▶ **Exercise aim**
The lines from the one containing "- FIGO stage: IIIB" through the final line of the data below must be written out exactly, both included, and nothing more.

▶ **Provided material**
---+---

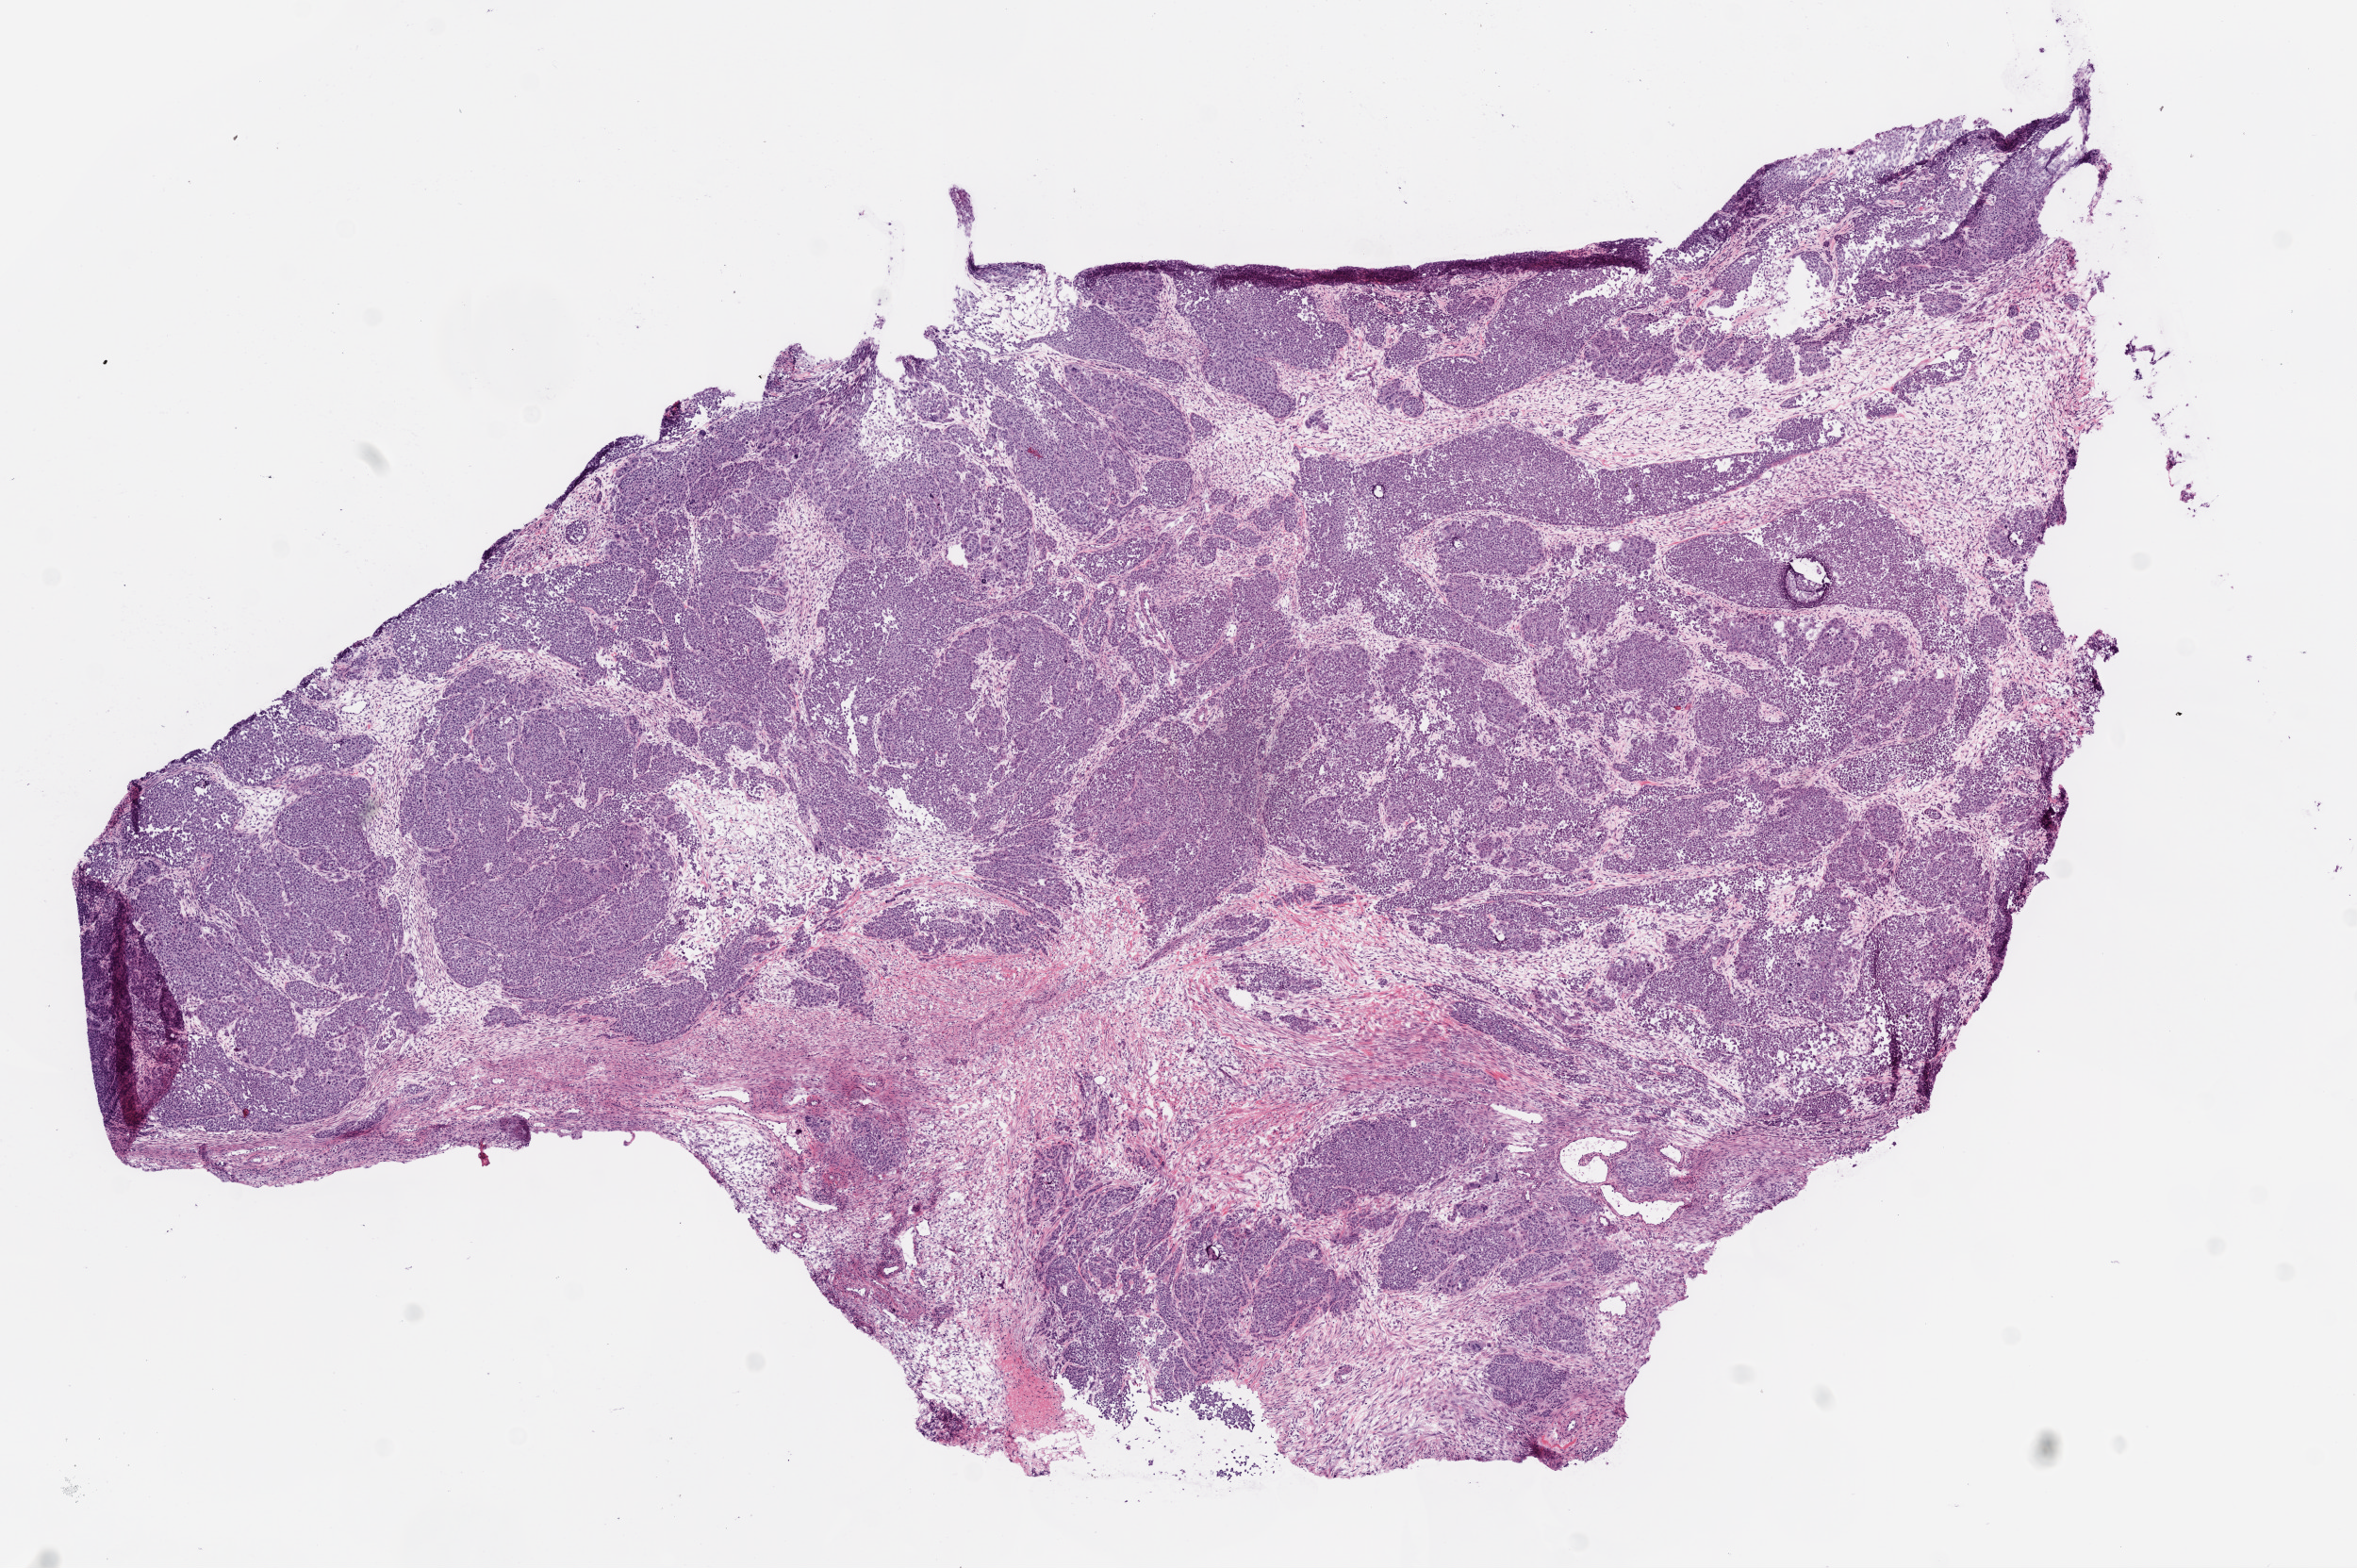
Hematoxylin and eosin (H&E) stained whole-slide image — low-resolution overview of the scanned area, about 10.0 x 6.7 mm. Frozen section from the bottom of the tissue portion. Primary tumour sample from the ovary. Patient: female, age at initial diagnosis 37 years. Histologic grade: G3 (poorly differentiated). Pathologist review of this section (percent, as recorded): tumour cells 75%, tumour nuclei 70%, normal cells 0%, stromal cells 25%, necrosis 5%.
- FIGO stage: IIIB
- histologic diagnosis: Serous cystadenocarcinoma, NOS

---+---

▶ **Solution to this problem**
- FIGO stage: IIIB
- histologic diagnosis: Serous cystadenocarcinoma, NOS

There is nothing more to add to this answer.